Derivatives are typically used as a type of “insurance” to assist in risk management, but have become a popular method to trade in recent years. To anyone but a derivatives industry professional, much explanation of the risk and loss variables are often required. The lawsuit claims that Goldman Sachs Group Inc (NYSE:GS) abused its relationship “of trust and confidence” and didn’t keep accurate records of the trade, according to the New York Times report.

Offer to hire relative of Libya’s official

The bankers offered to train Libyan officials and told them they were interested in a long-term relationship, not short-term profits, a claim now in dispute. The Libyan government says the most prestigious investment bank in the world, whose alumni populate nearly 50% of top government finance ministries in the western democracies, took advantage of Libya’s young and inexperienced staff. The lawsuit also alleges that Goldman Sachs Group Inc (NYSE:GS) agreed to hire as an intern the brother of the sovereign fund’s deputy executive director, but it is unclear if this actually took place. When JPMorgan engaged in alleged questionable hiring practices of relatives of Chinese government officials it was conducting business with, it created a media uproar.

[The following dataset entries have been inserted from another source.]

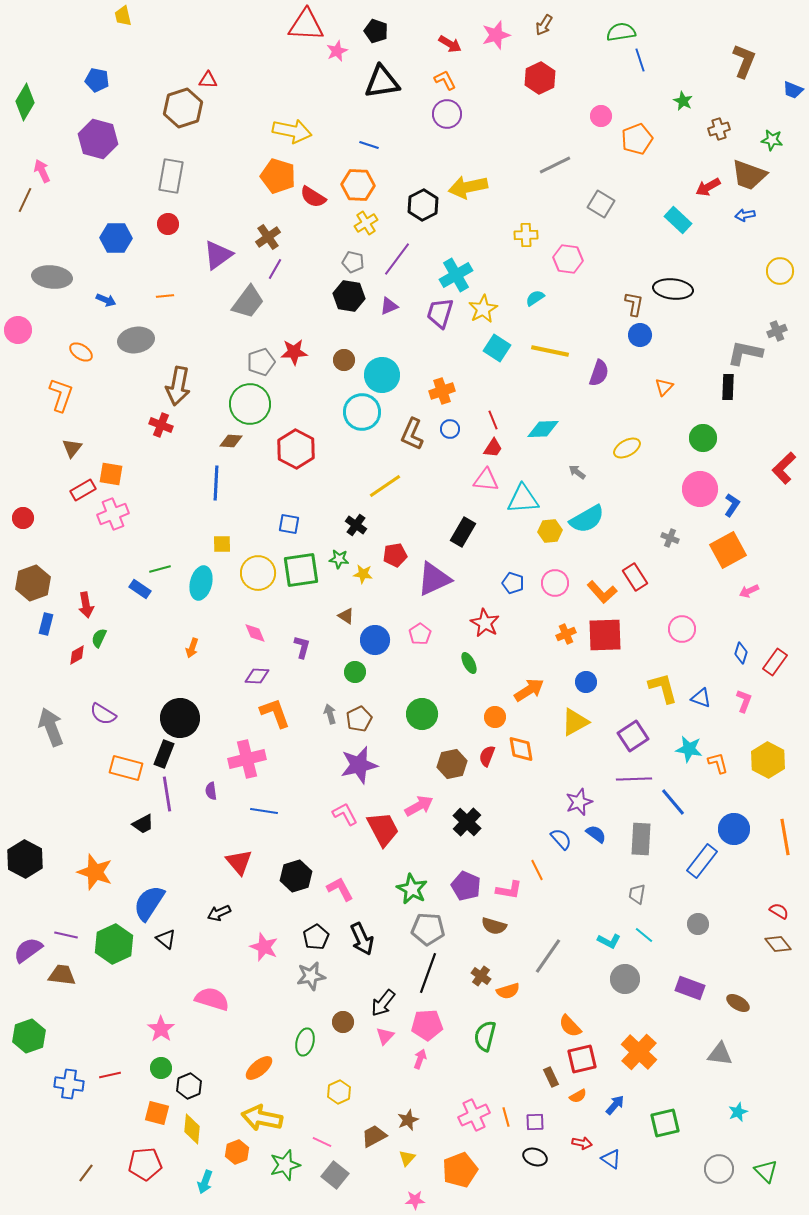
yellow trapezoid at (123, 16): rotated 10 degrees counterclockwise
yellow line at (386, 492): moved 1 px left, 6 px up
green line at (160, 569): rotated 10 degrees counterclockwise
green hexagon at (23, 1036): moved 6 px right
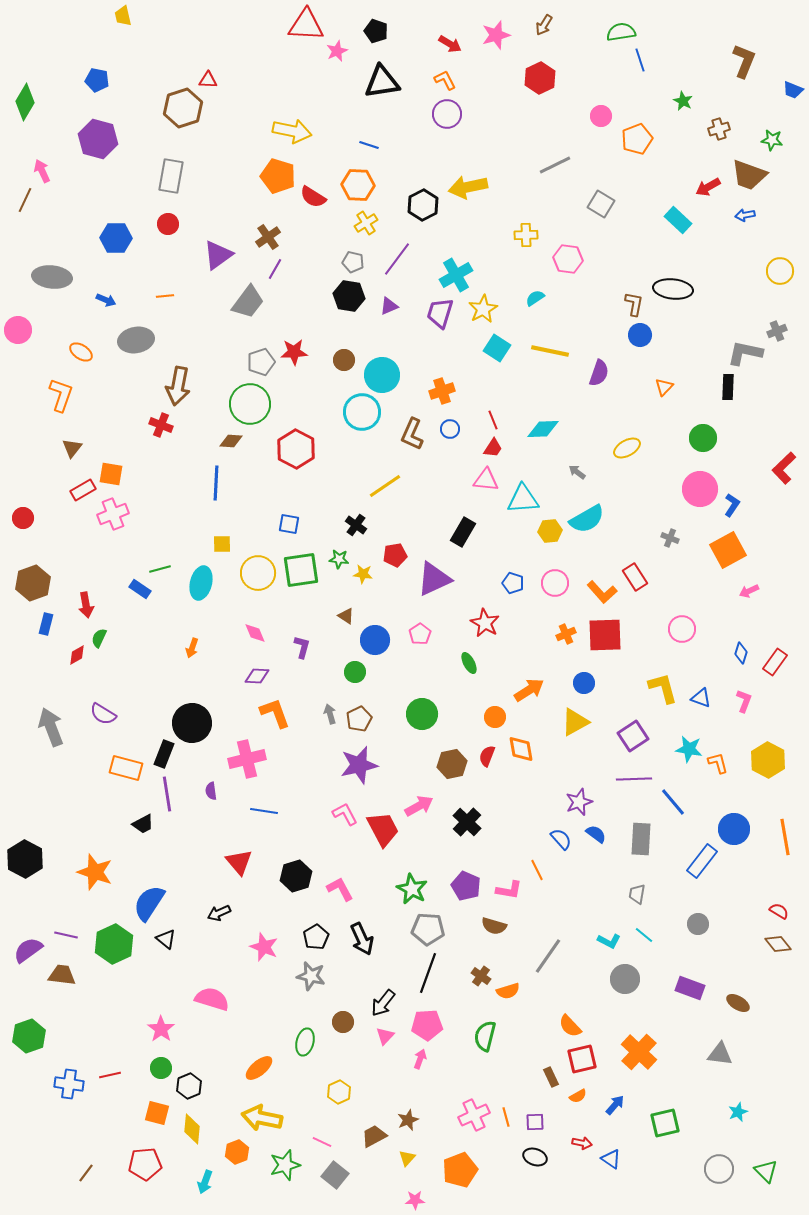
blue circle at (586, 682): moved 2 px left, 1 px down
black circle at (180, 718): moved 12 px right, 5 px down
gray star at (311, 976): rotated 24 degrees clockwise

Goldman denies wrongdoing, will “vigorously” defend itself

“While Goldman Sachs Group Inc (NYSE:GS) was orchestrating these unjustly exploitative transactions, it repeatedly told the L.I.A. that it sought a long-term relationship with the L.I.A. as a strategic partner. This was untrue,” Abdul Magid Breish, the recently appointed chairman of the Libyan Investment Authority, said in a press statement.

“We think the claims are without merit and will defend them vigorously,” a Goldman Sachs spokesman was quoted as saying.

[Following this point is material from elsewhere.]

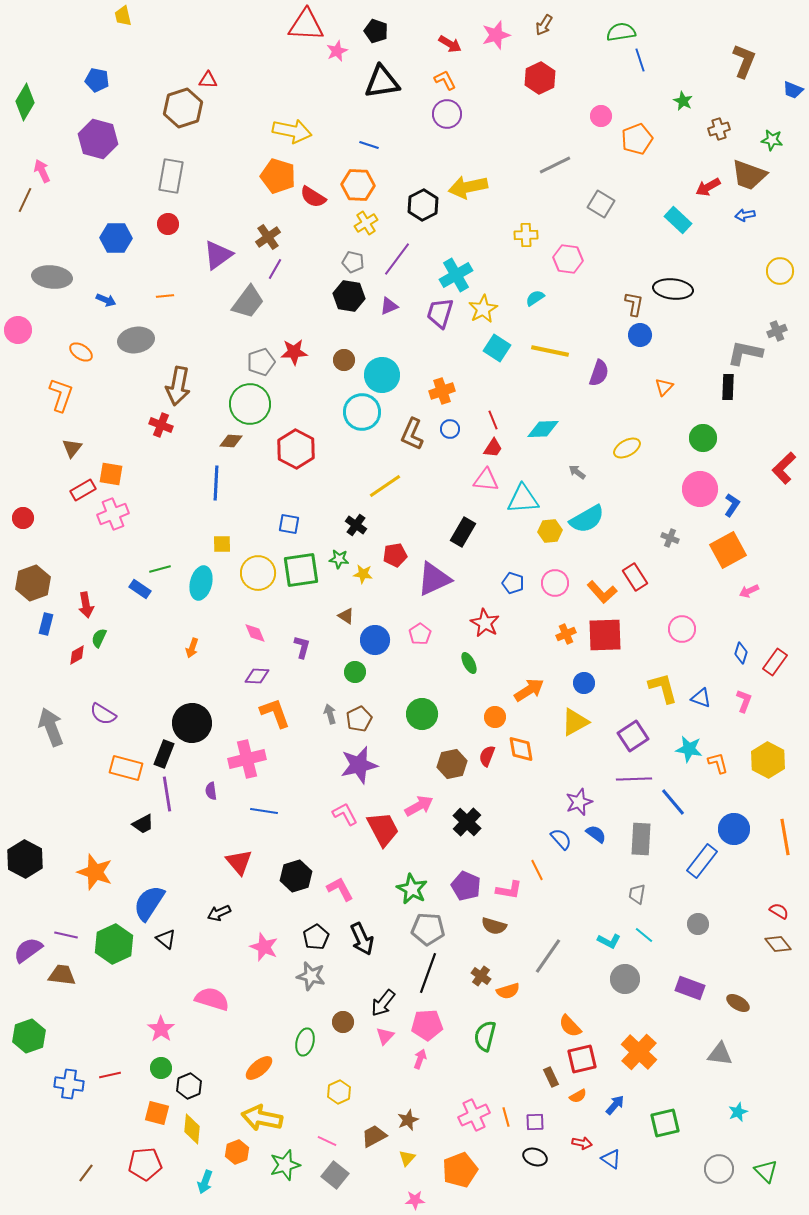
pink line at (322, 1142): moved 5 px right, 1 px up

While the exact details of the derivatives trade were not made public, it appears the Libyan position may have bought an insurance option with limited time duration on some event. In a fashion similar to purchasing a regulated options on a derivatives exchange, when the time duration of the contract expired it became worthless, is informed speculation.

Under former Libyan leader Muammar el-Qaddafi, the oil rich nation began instituting a policy of selling oil for a currency other than the US dollar approximately four years ago. Soon there after a bloody civil war to unseat Qaddafi ensued, sanctions were placed on doing business with the North African nation.  The suit claims that the investment in question was by then worthless.